Written task: Reproduce the data in full, exactly as it appears.

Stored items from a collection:
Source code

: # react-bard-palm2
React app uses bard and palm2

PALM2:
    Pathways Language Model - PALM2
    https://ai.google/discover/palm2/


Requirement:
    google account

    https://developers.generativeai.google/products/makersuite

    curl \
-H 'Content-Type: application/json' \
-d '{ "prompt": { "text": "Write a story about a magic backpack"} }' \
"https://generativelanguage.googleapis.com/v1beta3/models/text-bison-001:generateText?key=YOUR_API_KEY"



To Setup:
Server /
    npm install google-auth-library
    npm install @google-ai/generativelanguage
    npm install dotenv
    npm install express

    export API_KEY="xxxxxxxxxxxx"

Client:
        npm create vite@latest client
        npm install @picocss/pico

Solved problem:
Source code

: # react-bard-palm2
React app uses bard and palm2

PALM2:
    Pathways Language Model - PALM2
    https://ai.google/discover/palm2/


Requirement:
    google account

    https://developers.generativeai.google/products/makersuite

    curl \
-H 'Content-Type: application/json' \
-d '{ "prompt": { "text": "Write a story about a magic backpack"} }' \
"https://generativelanguage.googleapis.com/v1beta3/models/text-bison-001:generateText?key=YOUR_API_KEY"



To Setup:
Server /
    npm install google-auth-library
    npm install @google-ai/generativelanguage
    npm install dotenv
    npm install express

    export API_KEY="xxxxxxxxxxxx"

Client:
        npm create vite@latest client
        npm install @picocss/pico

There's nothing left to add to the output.